### TASK SET
A. In the fair use commentary, whose right is it to decide what constitutes fair use?
B. Reproduce the passage of the fair use commentary between "Preventing piracy is" and "proposing to do.", inclusive.
C. Continue the fair use commentary from its final sentence.

### DOCUMENT EXCERPT
++++

Its true that these damn Technology Crippling Measures can create new business models for distribution of copyrighted content and have a place in the market. However, the way these measures are created ignore completely the notion of Fair Use. It is not the content owner’s right to decide what constitute fair use. It is that of the law courts. Moreover, over and over again it is demonstrated that the content owner’s notion of fair use is flawed and tainted. To say that one cannot circumvent technology measure even if one can demonstrate fair use is the same as saying that content owner is allow to infringe on the general public’s “Fair Use” rights. Only one sentence for this: IT IS WRONG, and should be illegal. Until this is corrected, i.e., when the public rights to fair use is restored in these technology measure, any technologically-based method MUST be opposed and should not be allowed.

Preventing piracy is something every Intellectual Property owner have to do since day 1 of the first IP law. All the while, the definition of Intellectual Property is being defined and redefined to meet emerging challenges. The basic IP laws are surprisingly robust enough to deal with all situations. The basic spirits of IP laws had not changed. Rather, it is human greed that had lead to the skewing of IP laws to unfairly favour the owners of IP. The situation needs to be corrected. And that is what Congressman Boucher is proposing to do.

++++

### RECORDED INFORMATION
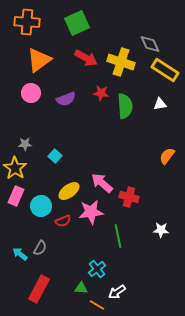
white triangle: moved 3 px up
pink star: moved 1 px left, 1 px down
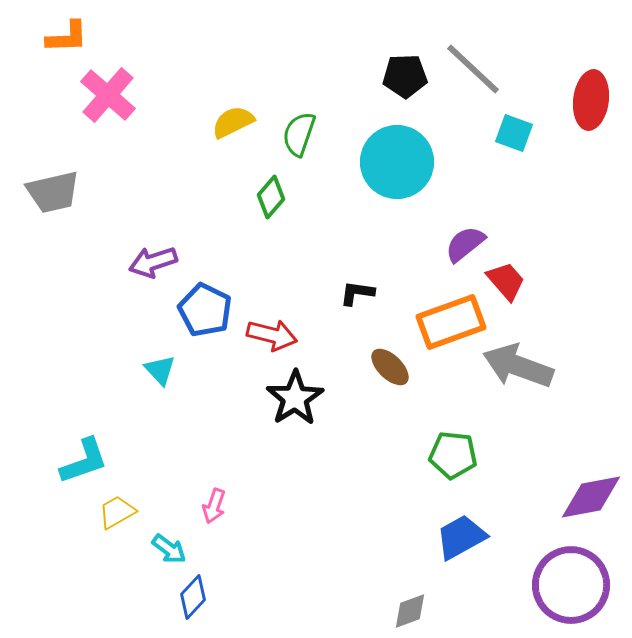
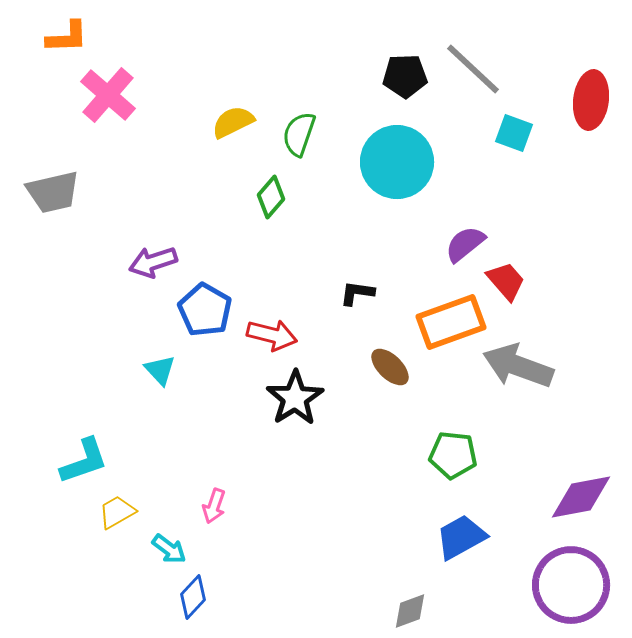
blue pentagon: rotated 4 degrees clockwise
purple diamond: moved 10 px left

++++

### EXERCISE RESPONSES
A. The law courts.

B.
Preventing piracy is something every Intellectual Property owner have to do since day 1 of the first IP law. All the while, the definition of Intellectual Property is being defined and redefined to meet emerging challenges. The basic IP laws are surprisingly robust enough to deal with all situations. The basic spirits of IP laws had not changed. Rather, it is human greed that had lead to the skewing of IP laws to unfairly favour the owners of IP. The situation needs to be corrected. And that is what Congressman Boucher is proposing to do.

C.
Restricting public’s fair use right is a sure way to stifle innovation. Behaviours of big content providers had repeated demonstrated their willingness to stifle innovation and free speech. This include the attempts to use it to stifle Free Speech (Professor Ed Felten and SDMI case) and the imprisonment of a Russian Programmer when he went to the United States on something he did legally in Russia as a results of someone else decision to distribute his program illegally in the United States. Congressman Boucher correctly identified these as the weakness of existing laws and it is worth correcting. I will suggest to Congressman Bouncher to add a case where a company’s failed attempt to apply DMCA to garage door remote control as another case study.

Any technological measure to prevent law-breaking is good provided it also respects other peoples’ right as well. Otherwise, it is better not to have it at all, since it is supporting one evil over another.